* Required work
Transcribe exactly, and only, the lines from the one containing "right elbow: (177, 217)" through the end of the material.

* Data for this exercise
==============================
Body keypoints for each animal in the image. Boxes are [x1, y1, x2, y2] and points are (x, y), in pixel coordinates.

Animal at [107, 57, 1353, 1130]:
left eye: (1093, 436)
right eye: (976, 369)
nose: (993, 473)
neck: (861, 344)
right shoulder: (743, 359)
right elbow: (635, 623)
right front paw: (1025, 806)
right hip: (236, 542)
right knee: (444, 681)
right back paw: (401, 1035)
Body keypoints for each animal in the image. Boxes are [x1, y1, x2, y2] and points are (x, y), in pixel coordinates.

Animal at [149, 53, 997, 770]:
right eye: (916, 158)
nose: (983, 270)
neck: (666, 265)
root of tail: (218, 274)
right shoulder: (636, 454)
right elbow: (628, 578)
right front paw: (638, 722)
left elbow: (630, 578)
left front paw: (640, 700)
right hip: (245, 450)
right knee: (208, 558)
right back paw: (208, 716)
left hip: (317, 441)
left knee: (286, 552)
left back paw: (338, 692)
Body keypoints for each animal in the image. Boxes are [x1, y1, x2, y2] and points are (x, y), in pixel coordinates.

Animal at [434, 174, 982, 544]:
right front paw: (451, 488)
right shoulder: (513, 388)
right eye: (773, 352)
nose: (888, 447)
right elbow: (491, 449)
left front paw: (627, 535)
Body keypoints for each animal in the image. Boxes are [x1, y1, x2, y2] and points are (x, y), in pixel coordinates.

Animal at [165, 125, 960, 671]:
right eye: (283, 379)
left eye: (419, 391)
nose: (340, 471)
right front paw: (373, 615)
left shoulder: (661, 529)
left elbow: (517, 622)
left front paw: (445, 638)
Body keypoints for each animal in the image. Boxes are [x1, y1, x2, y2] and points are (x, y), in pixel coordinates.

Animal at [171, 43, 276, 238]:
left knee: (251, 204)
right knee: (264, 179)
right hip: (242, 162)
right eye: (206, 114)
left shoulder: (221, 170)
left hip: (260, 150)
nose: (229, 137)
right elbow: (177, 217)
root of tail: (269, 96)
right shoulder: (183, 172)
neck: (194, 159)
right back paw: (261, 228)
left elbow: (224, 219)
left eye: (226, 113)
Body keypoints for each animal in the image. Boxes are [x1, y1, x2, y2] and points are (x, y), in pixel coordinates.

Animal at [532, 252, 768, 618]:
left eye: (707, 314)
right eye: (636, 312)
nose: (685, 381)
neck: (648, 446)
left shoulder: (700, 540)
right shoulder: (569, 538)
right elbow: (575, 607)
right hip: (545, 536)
==============================
* Solved exercise
right elbow: (177, 217)
root of tail: (269, 96)
right shoulder: (183, 172)
neck: (194, 159)
right back paw: (261, 228)
left elbow: (224, 219)
left eye: (226, 113)
Body keypoints for each animal in the image. Boxes are [x1, y1, x2, y2] and points are (x, y), in pixel coordinates.

Animal at [532, 252, 768, 618]:
left eye: (707, 314)
right eye: (636, 312)
nose: (685, 381)
neck: (648, 446)
left shoulder: (700, 540)
right shoulder: (569, 538)
right elbow: (575, 607)
right hip: (545, 536)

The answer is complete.